Exercise goal =
Within the entries below, please return exactly the lines from the one with "the green bush at point (489, 54): 260.83" through the one with "An object label", leaving out any pictures.
══════
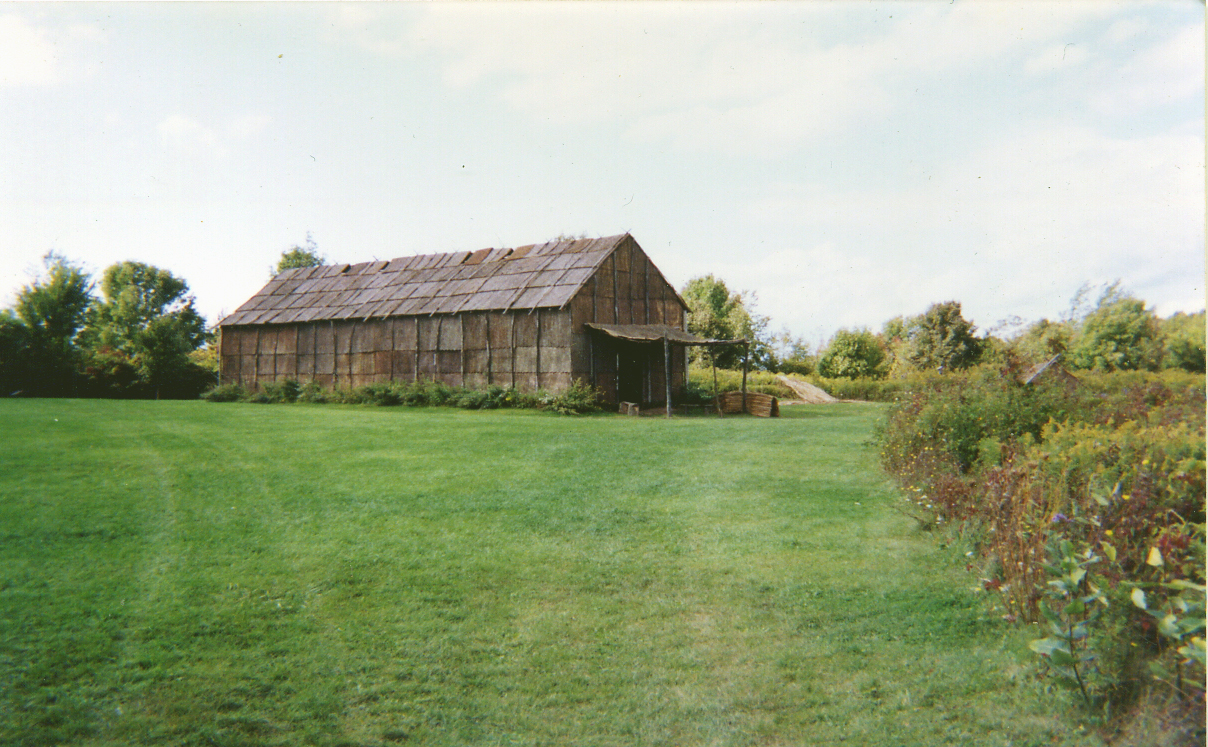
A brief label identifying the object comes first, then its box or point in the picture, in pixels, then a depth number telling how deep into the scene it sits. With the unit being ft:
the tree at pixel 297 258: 187.42
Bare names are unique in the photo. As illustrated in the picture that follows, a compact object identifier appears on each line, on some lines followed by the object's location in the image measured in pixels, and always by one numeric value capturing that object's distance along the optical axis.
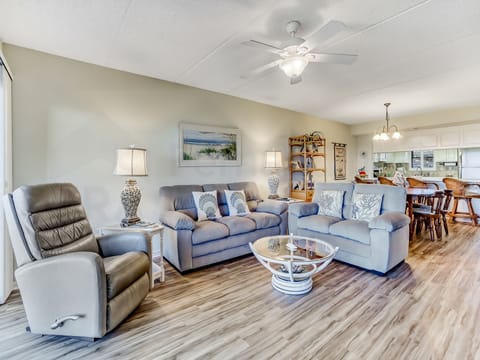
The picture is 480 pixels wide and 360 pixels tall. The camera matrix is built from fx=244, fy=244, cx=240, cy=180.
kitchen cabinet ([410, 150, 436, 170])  6.10
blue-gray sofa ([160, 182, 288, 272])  2.79
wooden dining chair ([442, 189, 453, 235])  4.08
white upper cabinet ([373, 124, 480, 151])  5.31
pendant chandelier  4.61
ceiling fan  1.98
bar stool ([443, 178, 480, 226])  4.91
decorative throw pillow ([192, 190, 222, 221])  3.33
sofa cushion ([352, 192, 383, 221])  3.14
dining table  3.71
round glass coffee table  2.27
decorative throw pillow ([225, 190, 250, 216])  3.62
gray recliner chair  1.67
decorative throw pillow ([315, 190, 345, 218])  3.52
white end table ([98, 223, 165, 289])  2.58
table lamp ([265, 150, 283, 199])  4.43
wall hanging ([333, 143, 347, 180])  6.52
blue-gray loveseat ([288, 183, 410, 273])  2.69
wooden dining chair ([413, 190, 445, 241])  3.95
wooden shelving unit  5.12
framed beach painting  3.77
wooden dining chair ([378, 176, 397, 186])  5.16
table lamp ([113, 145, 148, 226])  2.64
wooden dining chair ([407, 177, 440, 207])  4.61
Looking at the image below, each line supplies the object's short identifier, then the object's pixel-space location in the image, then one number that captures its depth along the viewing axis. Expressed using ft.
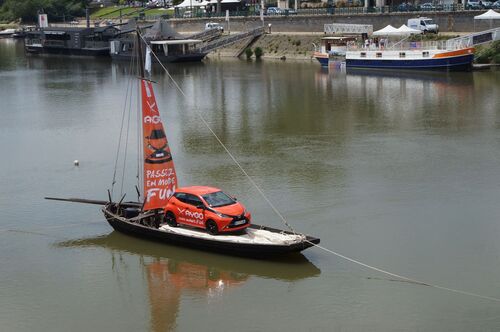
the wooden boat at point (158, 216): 83.51
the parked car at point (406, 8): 307.58
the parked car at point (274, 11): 355.68
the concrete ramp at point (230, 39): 355.56
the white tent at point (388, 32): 284.86
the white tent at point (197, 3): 433.89
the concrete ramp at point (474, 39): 257.75
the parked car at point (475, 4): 287.81
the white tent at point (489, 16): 267.59
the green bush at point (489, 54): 260.83
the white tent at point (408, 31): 280.92
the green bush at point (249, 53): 343.05
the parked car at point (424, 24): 287.89
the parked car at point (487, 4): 288.78
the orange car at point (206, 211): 84.23
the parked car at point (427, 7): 299.79
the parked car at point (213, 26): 378.28
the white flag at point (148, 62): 92.78
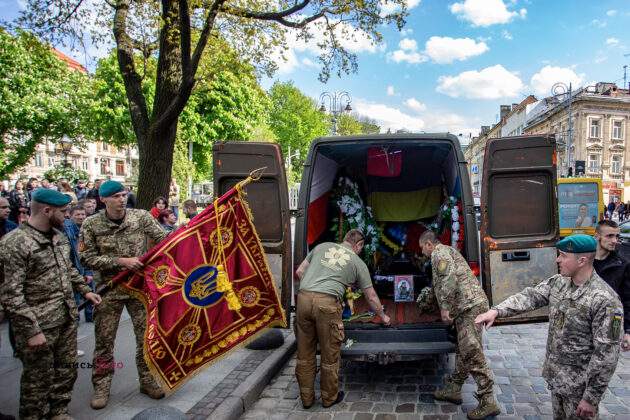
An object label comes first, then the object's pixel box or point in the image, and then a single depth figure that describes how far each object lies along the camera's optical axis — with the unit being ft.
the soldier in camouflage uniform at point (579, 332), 9.45
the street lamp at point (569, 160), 152.88
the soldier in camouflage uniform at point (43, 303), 11.90
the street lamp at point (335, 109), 84.53
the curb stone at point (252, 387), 14.30
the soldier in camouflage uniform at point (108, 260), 14.60
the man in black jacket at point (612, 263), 13.97
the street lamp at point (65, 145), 67.58
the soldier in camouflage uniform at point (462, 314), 14.32
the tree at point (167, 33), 28.94
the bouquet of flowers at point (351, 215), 24.61
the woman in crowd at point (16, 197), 28.16
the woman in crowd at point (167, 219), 26.61
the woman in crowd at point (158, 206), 27.20
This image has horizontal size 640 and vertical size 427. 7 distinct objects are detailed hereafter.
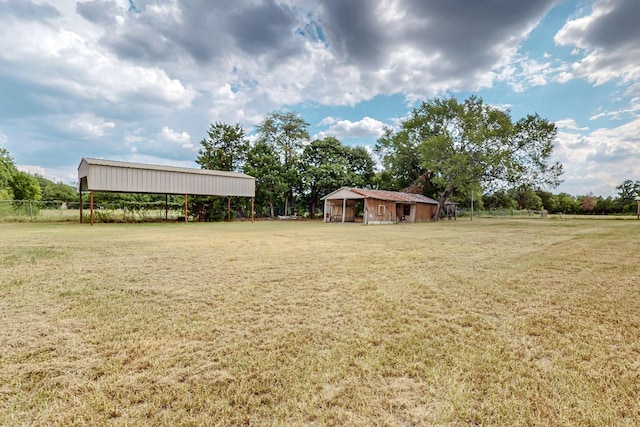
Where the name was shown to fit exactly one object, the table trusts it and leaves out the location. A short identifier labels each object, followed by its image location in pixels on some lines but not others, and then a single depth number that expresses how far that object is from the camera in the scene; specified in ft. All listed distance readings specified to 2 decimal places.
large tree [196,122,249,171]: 94.38
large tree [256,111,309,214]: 102.68
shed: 72.59
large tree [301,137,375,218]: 93.81
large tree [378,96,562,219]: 76.38
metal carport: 54.70
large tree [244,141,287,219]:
══════
Response =
the green bush at point (489, 54): 260.83
the white tent at point (408, 31): 280.92
the green bush at point (249, 53): 343.05
the parked car at point (424, 24): 287.89
the parked car at point (487, 4): 288.78
the orange car at point (206, 211): 84.23
the parked car at point (427, 7): 299.79
the parked car at point (213, 26): 378.28
the white flag at point (148, 62): 92.78
An object label comes first, then the object's pixel box or point in the image, and then a single depth figure that describes how far each object lies along the camera's optical axis — with the unit being ft.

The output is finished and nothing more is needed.